Tu fe te ha salvado, vete en paz
En aquel tiempo, un fariseo rogaba a Jesús que fuera a comer con él y, entrando en casa del fariseo, se recostó a la mesa. En esto, una mujer que había en la ciudad, una pecadora, al enterarse de que estaba comiendo en casa del fariseo, vino trayendo un frasco de alabastro lleno de perfume, y, colocándose detrás junto a sus pies, llorando, se puso a regarle los pies con las lágrimas, se los enjugaba con los cabellos de su cabeza, los cubría de besos y se los ungía con el perfume. Al ver esto, el fariseo que lo había invitado se dijo: -«Si este fuera profeta, sabría quién y qué clase de mujer es la que lo está tocando, pues es una pecadora». Jesús respondió y le dijo: -«Simón, tengo algo que decirte». Él contestó: -«Dímelo, maestro». Jesús le dijo: -«Un prestamista tenía dos deudores; uno le debía quinientos denarios y el otro cincuenta. Como no tenían con qué pagar, los perdonó a los dos. ¿Cuál de ellos le mostrará más amor?» Respondió Simón y dijo: -«Supongo que aquel a quien le perdonó más». Le dijo Jesús: -«Has juzgado rectamente». Y, volviéndose a la mujer, dijo a Simón: -« ¿Ves a esta mujer? He entrado en tu casa y no me has dado agua para los pies; ella, en cambio, me ha regado los pies con sus lágrimas y me los ha enjugado con sus cabellos. Tú no me diste el beso de paz; ella, en cambio, desde que entré, no ha dejado de besarme los pies. Tú no me ungiste la cabeza con ungüento; ella, en cambio, me ha ungido los pies con perfume. Por eso te digo: sus muchos pecados han quedado perdonados, porque ha amado mucho, pero al que poco se le perdona, ama poco». Y a ella le dijo: -«Han quedado perdonados tus pecados». Los demás convidados empezaron a decir entre ellos: -« ¿Quién es este, que hasta perdona pecados?» Pero él dijo a la mujer: -«Tu fe te ha salvado, vete en paz». Después de esto iba él caminando de ciudad en ciudad y de pueblo en pueblo, proclamando y anunciando la Buena Noticia del Reino de Dios, acompañado por los Doce, y por algunas mujeres, que habían sido curadas de espíritus malos y enfermedades: María la Magdalena, de la que habían salido siete demonios; Juana, mujer de Cusa, un administrador de Herodes; Susana y otras muchas que le servían con sus bienes.
Lc 7, 36-8,3
Reflexión
Los evangelios que cuentan historias de personas, como el de este domingo, nos dejan asombrados. ¿Qué decir de este evangelio si ya lo dice todo? Solo nos queda guardar en el corazón la historia que cuenta. Es una historia que nos incomoda y a la vez nos asombra, que nos escandaliza y a la vez nos hace confesar: “¡Verdaderamente Jesús es el Señor!”. Podríamos decir que esta historia es a la vez tan humana y tan alejada de las actitudes humanas…

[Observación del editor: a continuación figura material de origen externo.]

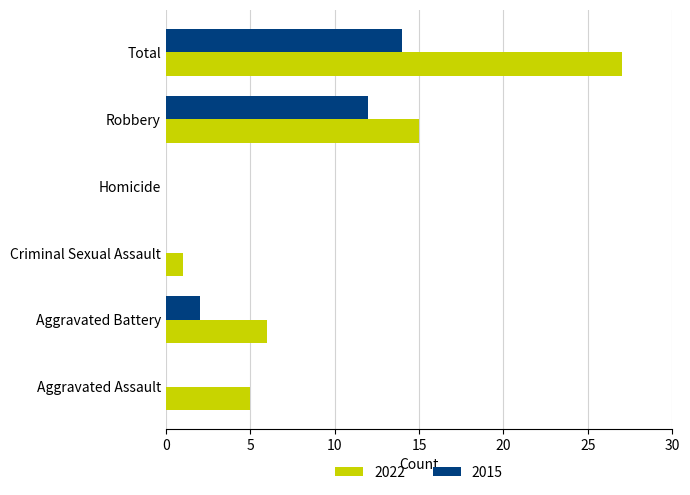

Which series has the largest total across all categories?

2022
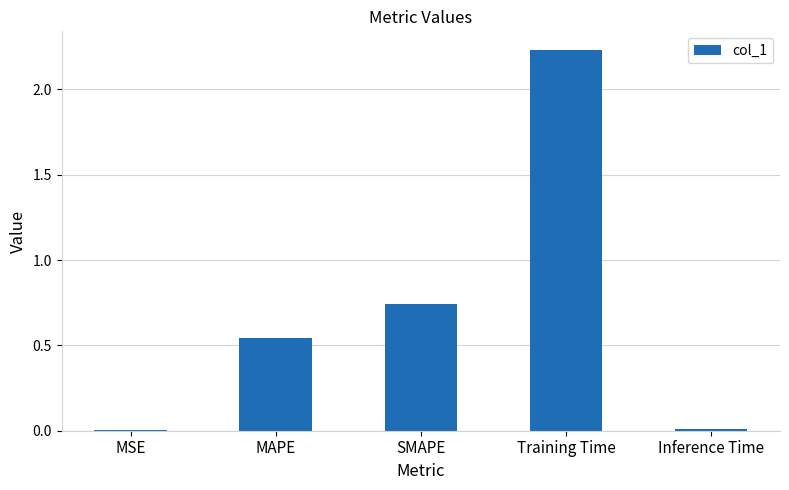

True or false: the data shows 0.0 at MSE.

True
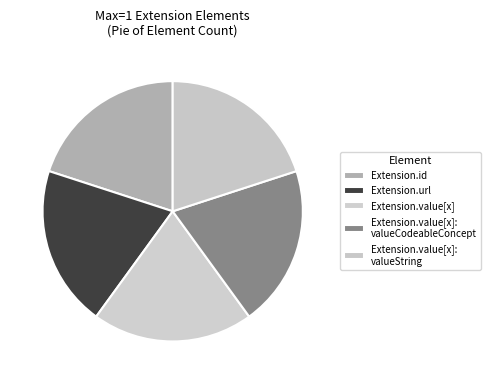

How many slices are in this pie chart?

5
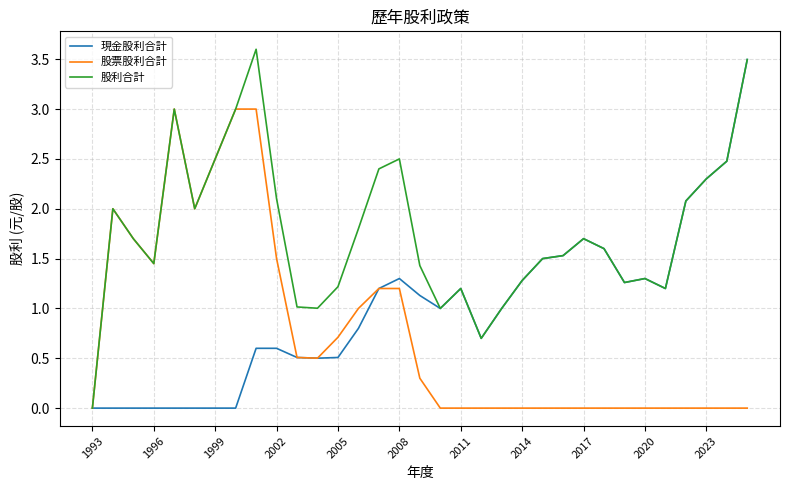

List the series in order of their overall mean, lowest first.

股票股利合計, 現金股利合計, 股利合計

Hoy podríamos pensar en personas que conocemos, rostros concretos como los del Evangelio: la prostituta a la que todo el mundo apunta con el dedo; los drogatas del barrio a los que la gente califica como “perdidos”; el niño que está solo en el patio del colegio, porque nadie juega con él; la vecina del tercero que empina el codo demasiado a menudo…
Pero también podríamos recordar a los que ponen calificativos a la gente: los que no dudan de llamar “moros” despectivamente a sus vecinos musulmanes; los que juzgan, los que apuntan a la gente, los que desprecian a los demás por su condición social, personal o sexual.
Todos estamos alguna vez en uno de estos colectivos de personas. Por eso lo mejor que podemos hacer es guardar en el corazón este evangelio y sacarlo cuando sea necesario.